The big picture: GitHub, a Microsoft-owned service that allows developers to store their code, widely released a generative AI-enabled tool, called GitHub Copilot, last year to help bridge this knowledge gap.

  • The program gives developers predictive suggestions to speed up the time it takes to write code, as well as to make their code more secure.

Driving the news: A year after launching the product, GitHub released a report this week at the Collision conference in Toronto detailing how Copilot users are responding to the product.

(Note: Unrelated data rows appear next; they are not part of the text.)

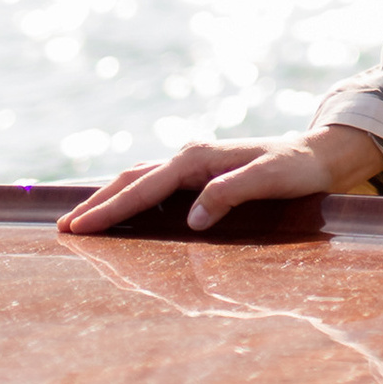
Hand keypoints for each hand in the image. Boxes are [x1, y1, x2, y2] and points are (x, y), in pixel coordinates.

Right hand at [59, 125, 382, 238]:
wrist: (317, 155)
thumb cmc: (297, 169)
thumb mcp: (270, 180)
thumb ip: (230, 194)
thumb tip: (191, 221)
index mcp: (198, 157)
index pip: (145, 186)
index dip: (112, 208)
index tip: (82, 226)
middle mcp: (188, 156)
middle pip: (130, 180)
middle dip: (97, 204)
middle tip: (65, 228)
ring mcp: (191, 164)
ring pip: (138, 180)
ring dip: (108, 200)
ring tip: (80, 222)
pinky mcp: (197, 174)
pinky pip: (152, 185)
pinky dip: (128, 197)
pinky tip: (117, 211)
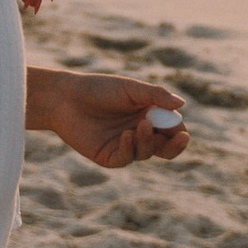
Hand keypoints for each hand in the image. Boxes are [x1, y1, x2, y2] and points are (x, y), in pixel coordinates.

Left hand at [26, 66, 187, 168]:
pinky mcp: (109, 156)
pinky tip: (125, 135)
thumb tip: (181, 104)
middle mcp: (140, 132)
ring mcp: (125, 146)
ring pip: (147, 152)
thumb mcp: (130, 89)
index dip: (179, 133)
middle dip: (175, 146)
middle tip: (180, 138)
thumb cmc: (99, 89)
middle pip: (166, 148)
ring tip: (141, 125)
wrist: (66, 98)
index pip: (173, 129)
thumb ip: (155, 96)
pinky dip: (130, 148)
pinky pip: (126, 158)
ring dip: (149, 141)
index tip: (181, 131)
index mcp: (149, 115)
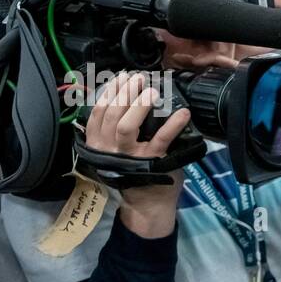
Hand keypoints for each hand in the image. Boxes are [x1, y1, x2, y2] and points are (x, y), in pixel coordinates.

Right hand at [85, 71, 190, 238]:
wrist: (147, 204)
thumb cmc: (133, 171)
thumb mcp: (114, 150)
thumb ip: (112, 129)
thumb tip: (124, 96)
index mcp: (97, 143)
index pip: (97, 112)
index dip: (109, 91)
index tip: (120, 76)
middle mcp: (108, 150)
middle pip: (111, 114)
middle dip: (124, 92)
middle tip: (138, 77)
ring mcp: (129, 156)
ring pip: (127, 126)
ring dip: (139, 105)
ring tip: (152, 91)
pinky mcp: (152, 162)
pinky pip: (161, 140)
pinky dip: (173, 124)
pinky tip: (183, 113)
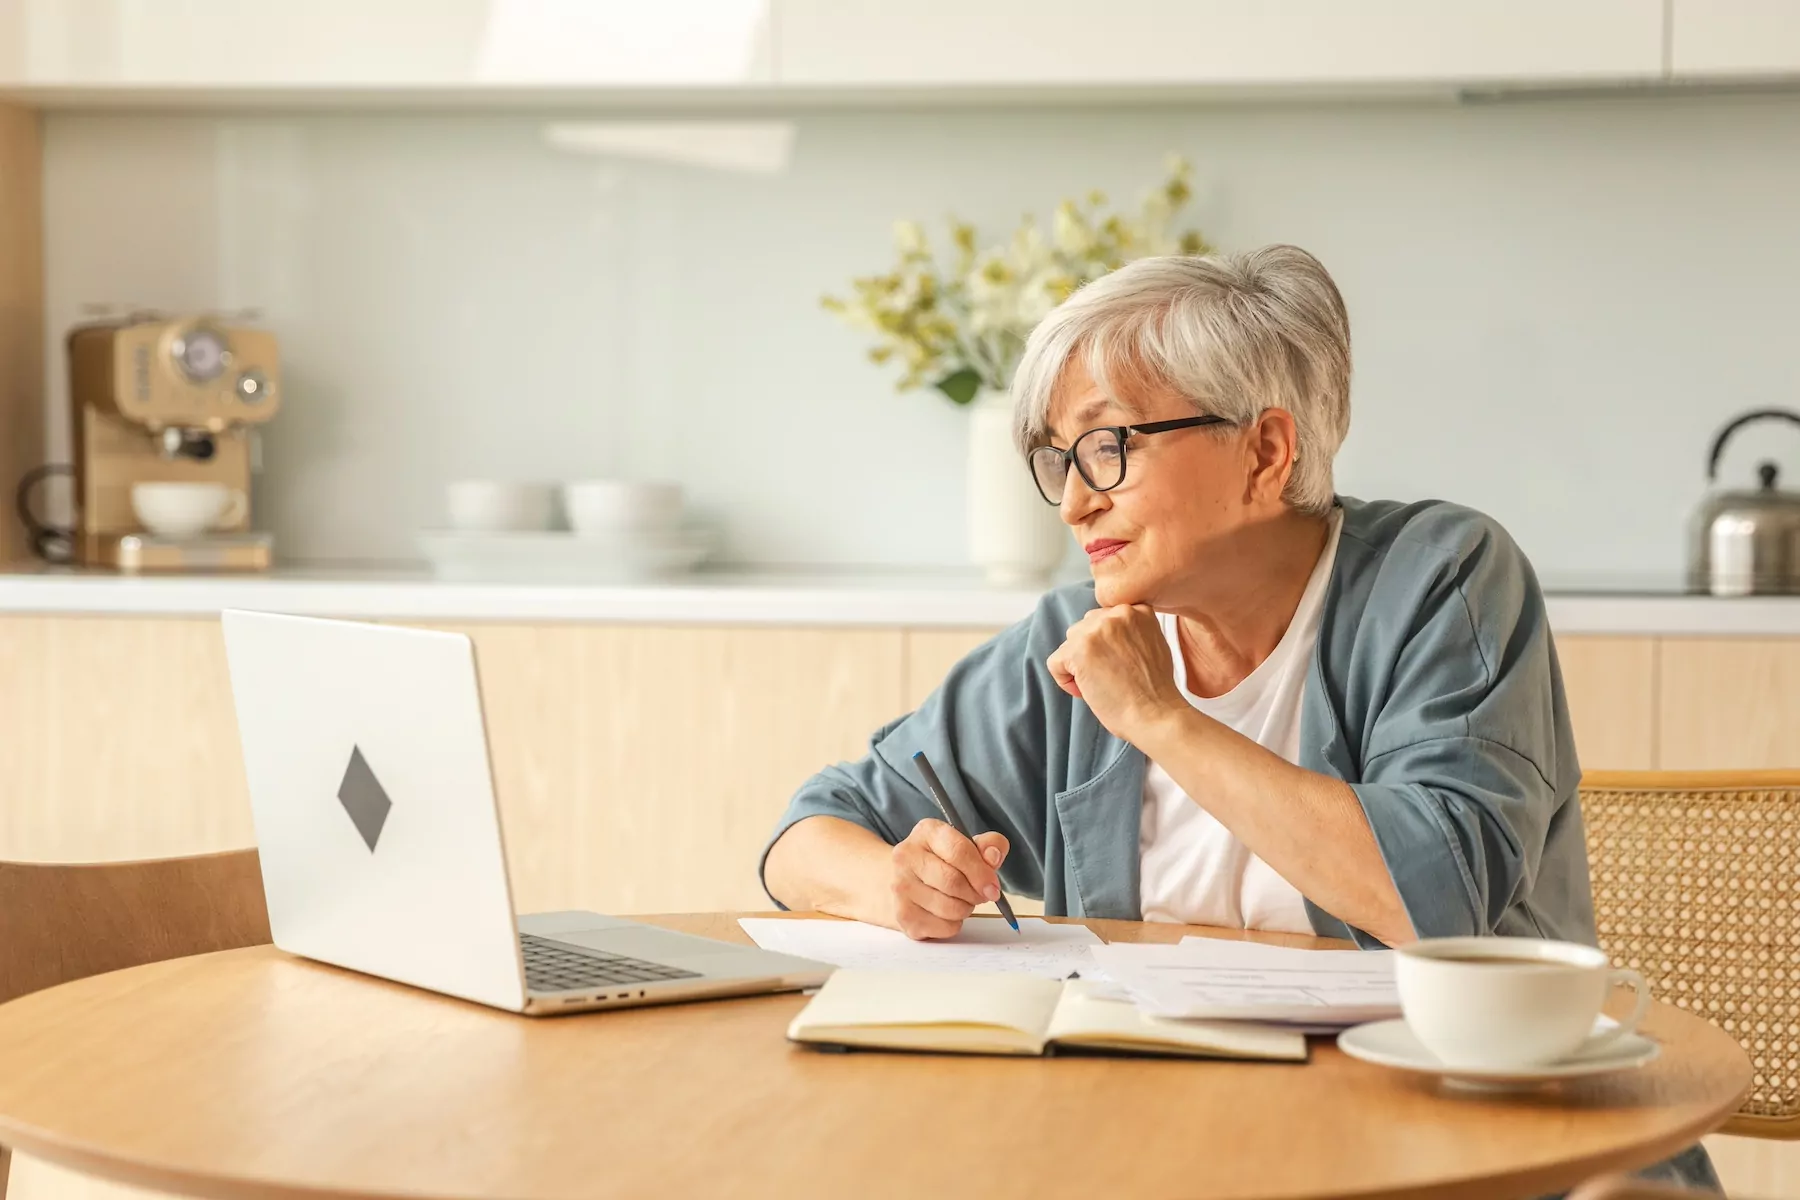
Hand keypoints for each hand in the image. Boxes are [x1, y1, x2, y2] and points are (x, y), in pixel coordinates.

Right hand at [888, 818, 1009, 939]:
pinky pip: (944, 927)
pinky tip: (947, 913)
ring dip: (966, 909)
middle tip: (981, 895)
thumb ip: (989, 845)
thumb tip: (993, 857)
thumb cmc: (943, 862)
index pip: (958, 851)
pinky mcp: (903, 915)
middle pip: (953, 882)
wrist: (906, 880)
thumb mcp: (968, 844)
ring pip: (950, 908)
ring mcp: (900, 887)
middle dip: (975, 893)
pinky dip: (954, 924)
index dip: (981, 872)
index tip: (993, 886)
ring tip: (962, 900)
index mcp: (927, 832)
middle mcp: (906, 856)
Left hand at [1046, 604, 1185, 741]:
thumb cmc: (1155, 689)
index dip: (1106, 645)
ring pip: (1069, 645)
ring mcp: (1096, 631)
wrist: (1156, 714)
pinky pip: (1055, 663)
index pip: (1103, 619)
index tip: (1117, 664)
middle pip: (1084, 629)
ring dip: (1078, 666)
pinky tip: (1086, 692)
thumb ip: (1130, 630)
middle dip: (1090, 654)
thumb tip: (1104, 636)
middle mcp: (1116, 614)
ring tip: (1101, 685)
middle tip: (1109, 677)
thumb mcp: (1153, 642)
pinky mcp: (1078, 651)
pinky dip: (1065, 681)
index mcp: (1136, 610)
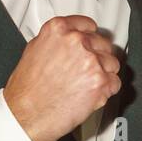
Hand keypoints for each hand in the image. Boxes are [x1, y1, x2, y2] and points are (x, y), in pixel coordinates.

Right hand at [3, 15, 120, 140]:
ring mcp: (91, 61)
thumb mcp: (34, 51)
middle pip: (103, 44)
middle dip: (97, 57)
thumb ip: (56, 41)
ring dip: (104, 74)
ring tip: (85, 85)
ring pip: (112, 63)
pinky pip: (115, 83)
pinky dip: (106, 90)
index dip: (90, 36)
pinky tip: (90, 94)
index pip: (88, 25)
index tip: (91, 42)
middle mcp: (76, 42)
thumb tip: (69, 40)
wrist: (26, 115)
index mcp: (58, 30)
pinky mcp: (101, 82)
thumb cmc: (27, 89)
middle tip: (85, 70)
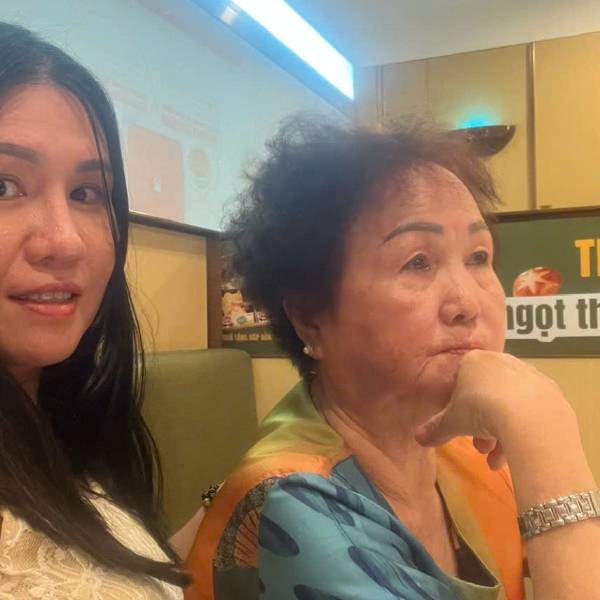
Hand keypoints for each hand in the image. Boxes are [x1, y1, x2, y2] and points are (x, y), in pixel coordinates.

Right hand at [414, 350, 570, 467]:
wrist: (529, 416)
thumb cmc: (480, 410)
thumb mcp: (452, 423)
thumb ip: (435, 429)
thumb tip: (417, 438)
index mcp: (473, 361)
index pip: (460, 382)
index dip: (458, 409)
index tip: (461, 429)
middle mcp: (500, 361)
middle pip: (486, 395)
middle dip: (480, 425)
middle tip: (480, 448)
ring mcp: (528, 374)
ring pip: (508, 404)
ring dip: (500, 433)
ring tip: (496, 460)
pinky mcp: (550, 390)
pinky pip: (530, 410)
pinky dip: (522, 428)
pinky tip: (519, 450)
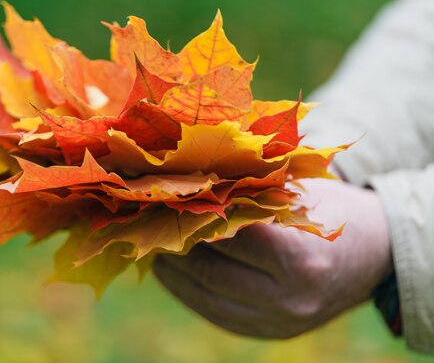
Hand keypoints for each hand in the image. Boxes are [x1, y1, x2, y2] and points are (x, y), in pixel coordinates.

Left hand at [153, 178, 391, 338]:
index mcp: (297, 257)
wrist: (372, 254)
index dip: (190, 213)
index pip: (225, 234)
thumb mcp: (295, 192)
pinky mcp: (269, 332)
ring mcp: (278, 322)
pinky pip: (216, 312)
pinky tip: (171, 270)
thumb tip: (186, 187)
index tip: (164, 197)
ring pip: (205, 296)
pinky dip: (188, 291)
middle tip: (148, 219)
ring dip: (173, 270)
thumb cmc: (329, 211)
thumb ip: (246, 194)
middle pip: (209, 269)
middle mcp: (287, 298)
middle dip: (174, 242)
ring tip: (152, 243)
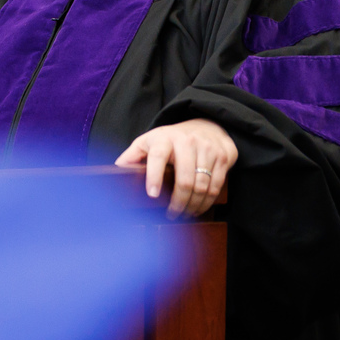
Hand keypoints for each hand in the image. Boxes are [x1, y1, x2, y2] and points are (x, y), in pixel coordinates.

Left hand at [116, 119, 238, 218]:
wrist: (207, 124)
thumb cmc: (172, 138)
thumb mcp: (149, 141)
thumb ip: (132, 155)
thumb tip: (116, 170)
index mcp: (165, 138)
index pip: (158, 157)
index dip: (154, 176)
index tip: (152, 195)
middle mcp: (188, 141)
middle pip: (184, 179)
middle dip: (178, 203)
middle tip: (172, 215)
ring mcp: (208, 148)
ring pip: (202, 186)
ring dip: (192, 206)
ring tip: (185, 214)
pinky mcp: (223, 156)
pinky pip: (216, 186)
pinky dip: (207, 202)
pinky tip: (198, 208)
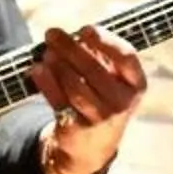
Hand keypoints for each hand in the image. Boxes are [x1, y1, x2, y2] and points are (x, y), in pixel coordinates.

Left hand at [32, 23, 144, 173]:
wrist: (93, 144)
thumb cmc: (102, 99)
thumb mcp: (111, 81)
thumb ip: (100, 58)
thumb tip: (74, 35)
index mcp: (136, 84)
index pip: (126, 57)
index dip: (106, 41)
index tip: (85, 29)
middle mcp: (122, 101)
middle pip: (95, 70)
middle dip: (71, 48)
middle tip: (52, 33)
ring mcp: (101, 116)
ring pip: (76, 86)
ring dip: (57, 65)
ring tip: (46, 51)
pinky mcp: (78, 127)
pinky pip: (59, 101)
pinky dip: (46, 83)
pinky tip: (36, 69)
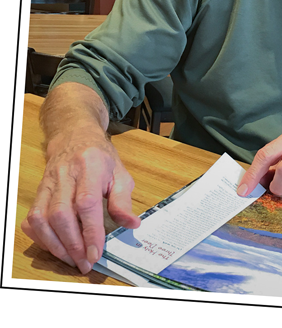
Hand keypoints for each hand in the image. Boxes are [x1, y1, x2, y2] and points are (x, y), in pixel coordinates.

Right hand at [21, 135, 140, 273]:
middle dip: (73, 244)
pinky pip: (32, 218)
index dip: (90, 231)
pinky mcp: (39, 191)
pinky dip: (40, 237)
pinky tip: (55, 246)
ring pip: (43, 218)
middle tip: (84, 262)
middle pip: (62, 214)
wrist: (75, 136)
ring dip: (56, 245)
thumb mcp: (120, 173)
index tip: (95, 253)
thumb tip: (132, 224)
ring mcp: (49, 183)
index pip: (86, 202)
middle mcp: (66, 174)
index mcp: (91, 166)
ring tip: (72, 259)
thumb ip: (124, 199)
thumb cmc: (100, 157)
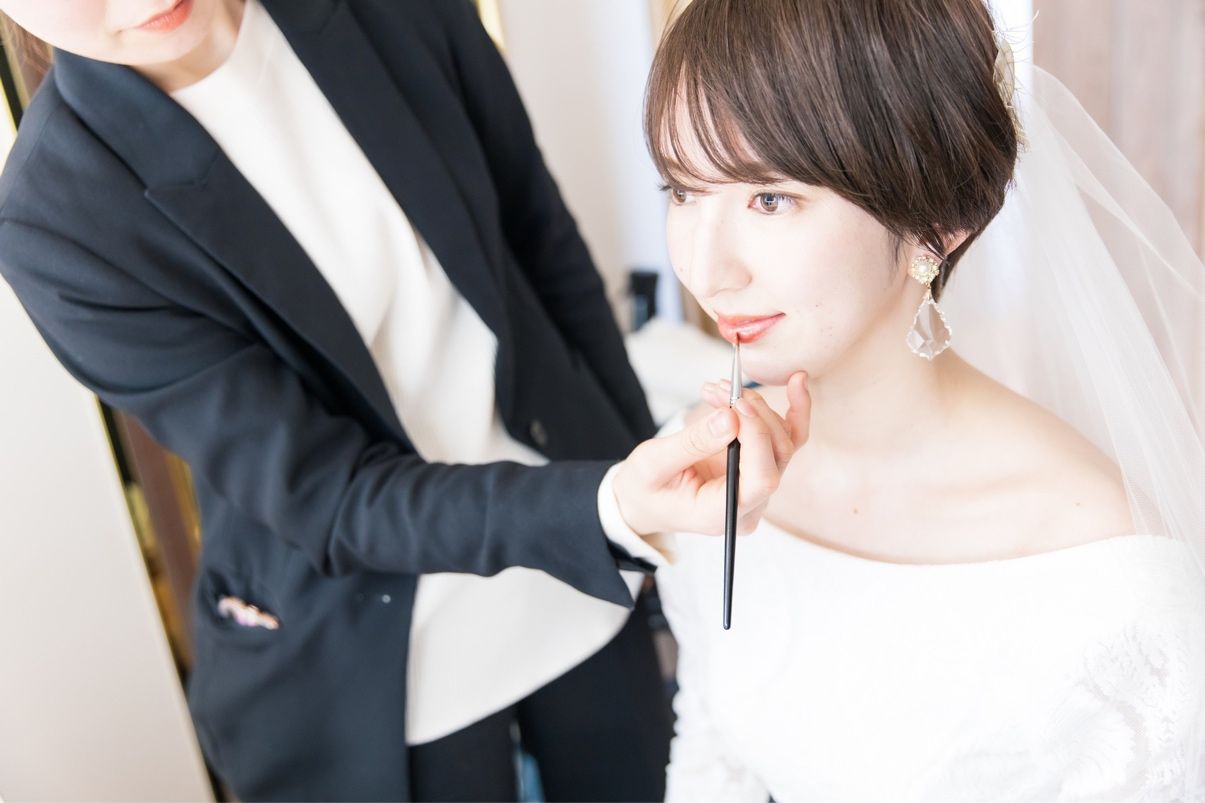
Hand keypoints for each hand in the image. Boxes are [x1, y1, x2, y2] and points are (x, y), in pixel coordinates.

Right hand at [612, 371, 809, 536]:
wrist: (643, 500)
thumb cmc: (644, 488)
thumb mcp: (653, 464)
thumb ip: (691, 443)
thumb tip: (730, 417)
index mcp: (721, 514)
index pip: (761, 480)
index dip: (757, 438)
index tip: (734, 405)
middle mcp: (748, 506)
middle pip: (777, 457)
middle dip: (754, 414)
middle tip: (722, 389)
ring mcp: (756, 488)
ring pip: (784, 443)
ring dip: (759, 407)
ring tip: (723, 388)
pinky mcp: (757, 467)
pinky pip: (787, 440)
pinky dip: (794, 411)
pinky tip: (796, 382)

  • So far, users are accepting an average of 30% of Copilot’s suggestions. The acceptance rate "steadily increased as developers became more familiar with the tool," the report noted.
  • Users with less coding experience were slightly more inclined to accept Copilot's suggestions, the report found.
  • GitHub estimates that more than 1 million developers and 20,000 organizations are using its Copilot.

Zoom out: Cybersecurity companies, alongside the rest of the tech ecosystem, are increasingly looking at ways to integrate generative AI into their products.

  • However, most products released so far focus on analyzing information about cyber threats and assessing whether a network is affected by a recently discovered vulnerability. Few, if any, are helping coders write more secure code from the very start of a project.

What they're saying: "It’s kind of like a driver assistance system," GitHub CEO Thomas Dohmke tells Axios. "It doesn’t prevent all accidents that can happen, but it makes traffic a little bit more secure."

Between the lines: Dohmke says he doesn’t see generative AI resulting in fewer jobs for developers and programmers.

  • Instead, he believes generative AI will just speed up the writing process and help clear out the backlog of projects that developers often face, as well as allow them to conduct security reviews at an earlier stage.
  • "If you go to any software company, backlogs are endless, ideas are unlimited, and things take way too long," he says.

The intrigue: GitHub's usage data on Copilot arrives as the Biden administration is pushing organizations to adopt new principles that prioritize cybersecurity in all aspects of product development.

  • Recent high-profile breaches involving popular open-source projects have been tied to flaws in code, like the widespread Log4j flaw in 2021. That's because open-source code is often run by volunteers who don't have the resources to conduct frequent security reviews.
  • Mike Hanley, GitHub’s chief security officer and senior vice president of engineering, told Axios that as Copilot gets better, he envisions opportunities for the technology to help review old open-source code, like Log4j, for new vulnerabilities.

Yes, but: GitHub, Microsoft and OpenAI are facing a 2022 class action lawsuit claiming that Copilot — which was trained based on public code scraped from the web — has failed to credit the authors of that code.